● Records supplied:
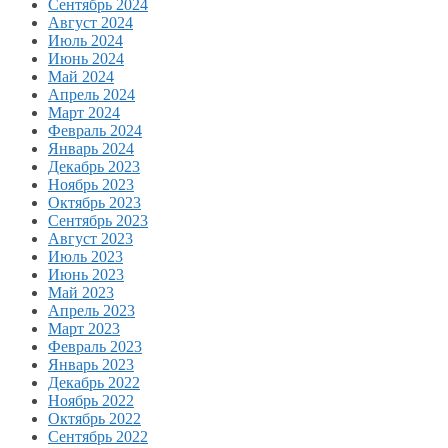
Сентябрь 2024
Август 2024
Июль 2024
Июнь 2024
Май 2024
Апрель 2024
Март 2024
Февраль 2024
Январь 2024
Декабрь 2023
Ноябрь 2023
Октябрь 2023
Сентябрь 2023
Август 2023
Июль 2023
Июнь 2023
Май 2023
Апрель 2023
Март 2023
Февраль 2023
Январь 2023
Декабрь 2022
Ноябрь 2022
Октябрь 2022
Сентябрь 2022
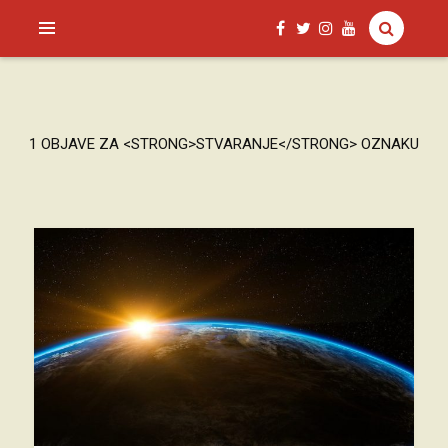
SAGUD.XYZ
1 OBJAVE ZA <STRONG>STVARANJE</STRONG> OZNAKU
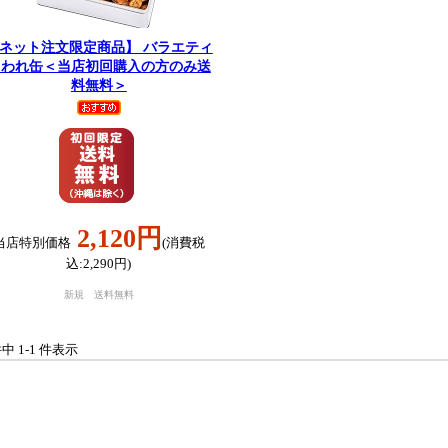
ネット注文限定商品】 バラエティ
こわれ缶＜当店初回購入の方のみ送
料無料＞
2,120円
当店特別価格
(消費税
込:2,290円)
新規 送料無料
件中 1-1 件表示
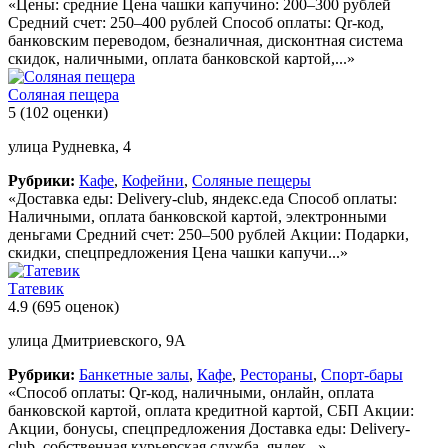
«Цены: средние Цена чашки капучино: 200–300 рублей
Средний счет: 250–400 рублей Способ оплаты: Qr-код,
банковским переводом, безналичная, дисконтная система
скидок, наличными, оплата банковской картой,...»
Соляная пещера
5
(102 оценки)
улица Рудневка, 4
Рубрики:
Кафе
,
Кофейни
,
Соляные пещеры
«Доставка еды: Delivery-club, яндекс.еда Способ оплаты:
Наличными, оплата банковской картой, электронными
деньгами Средний счет: 250–500 рублей Акции: Подарки,
скидки, спецпредложения Цена чашки капучи...»
Татевик
4.9
(695 оценок)
улица Дмитриевского, 9А
Рубрики:
Банкетные залы
,
Кафе
,
Рестораны
,
Спорт-бары
«Способ оплаты: Qr-код, наличными, онлайн, оплата
банковской картой, оплата кредитной картой, СБП Акции:
Акции, бонусы, спецпредложения Доставка еды: Delivery-
club, собственная курьерская служба, яндек...»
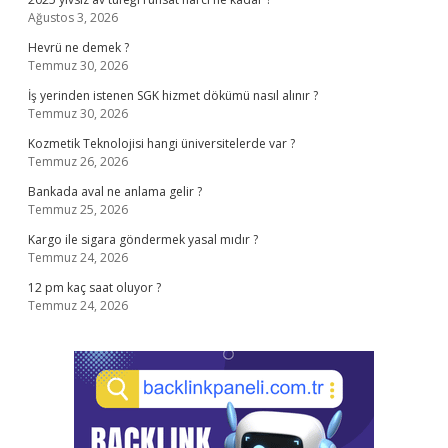
Ağustos 3, 2026
Hevrü ne demek ?
Temmuz 30, 2026
İş yerinden istenen SGK hizmet dökümü nasıl alınır ?
Temmuz 30, 2026
Kozmetik Teknolojisi hangi üniversitelerde var ?
Temmuz 26, 2026
Bankada aval ne anlama gelir ?
Temmuz 25, 2026
Kargo ile sigara göndermek yasal mıdır ?
Temmuz 24, 2026
12 pm kaç saat oluyor ?
Temmuz 24, 2026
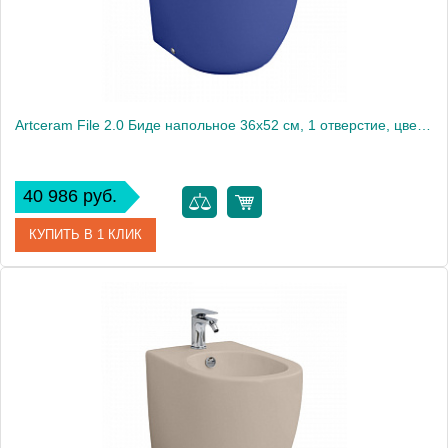
Artceram File 2.0 Биде напольное 36х52 см, 1 отверстие, цвет: blu zaffiro
40 986 руб.
КУПИТЬ В 1 КЛИК
Артикул
FLB002 16 00
Производитель
ArtCeram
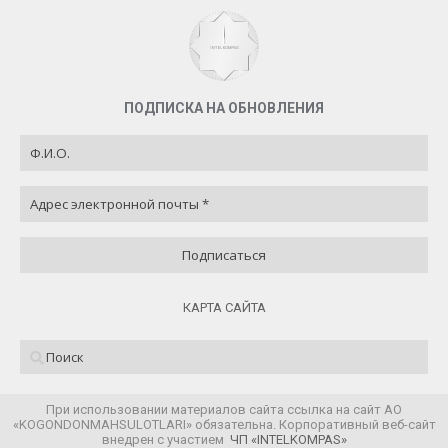
ПОДПИСКА НА ОБНОВЛЕНИЯ
КАРТА САЙТА
При использовании материалов сайта ссылка на сайт АО
«KOGONDONMAHSULOTLARI» обязательна. Корпоративный веб-сайт
внедрен с участием
ЧП «INTELKOMPAS»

● How to complete this task: Please copy out the text of all seven items word for word, line by line, leaving out the pictures.

● Final answer:
Сентябрь 2024
Август 2024
Июль 2024
Июнь 2024
Май 2024
Апрель 2024
Март 2024
Февраль 2024
Январь 2024
Декабрь 2023
Ноябрь 2023
Октябрь 2023
Сентябрь 2023
Август 2023
Июль 2023
Июнь 2023
Май 2023
Апрель 2023
Март 2023
Февраль 2023
Январь 2023
Декабрь 2022
Ноябрь 2022
Октябрь 2022
Сентябрь 2022
SAGUD.XYZ
1 OBJAVE ZA <STRONG>STVARANJE</STRONG> OZNAKU
ネット注文限定商品】 バラエティ
こわれ缶＜当店初回購入の方のみ送
料無料＞
2,120円
当店特別価格
(消費税
込:2,290円)
新規 送料無料
件中 1-1 件表示
«Цены: средние Цена чашки капучино: 200–300 рублей
Средний счет: 250–400 рублей Способ оплаты: Qr-код,
банковским переводом, безналичная, дисконтная система
скидок, наличными, оплата банковской картой,...»
Соляная пещера
5
(102 оценки)
улица Рудневка, 4
Рубрики:
Кафе
,
Кофейни
,
Соляные пещеры
«Доставка еды: Delivery-club, яндекс.еда Способ оплаты:
Наличными, оплата банковской картой, электронными
деньгами Средний счет: 250–500 рублей Акции: Подарки,
скидки, спецпредложения Цена чашки капучи...»
Татевик
4.9
(695 оценок)
улица Дмитриевского, 9А
Рубрики:
Банкетные залы
,
Кафе
,
Рестораны
,
Спорт-бары
«Способ оплаты: Qr-код, наличными, онлайн, оплата
банковской картой, оплата кредитной картой, СБП Акции:
Акции, бонусы, спецпредложения Доставка еды: Delivery-
club, собственная курьерская служба, яндек...»
Ağustos 3, 2026
Hevrü ne demek ?
Temmuz 30, 2026
İş yerinden istenen SGK hizmet dökümü nasıl alınır ?
Temmuz 30, 2026
Kozmetik Teknolojisi hangi üniversitelerde var ?
Temmuz 26, 2026
Bankada aval ne anlama gelir ?
Temmuz 25, 2026
Kargo ile sigara göndermek yasal mıdır ?
Temmuz 24, 2026
12 pm kaç saat oluyor ?
Temmuz 24, 2026
Artceram File 2.0 Биде напольное 36х52 см, 1 отверстие, цвет: blu zaffiro
40 986 руб.
КУПИТЬ В 1 КЛИК
Артикул
FLB002 16 00
Производитель
ArtCeram
ПОДПИСКА НА ОБНОВЛЕНИЯ
КАРТА САЙТА
При использовании материалов сайта ссылка на сайт АО
«KOGONDONMAHSULOTLARI» обязательна. Корпоративный веб-сайт
внедрен с участием
ЧП «INTELKOMPAS»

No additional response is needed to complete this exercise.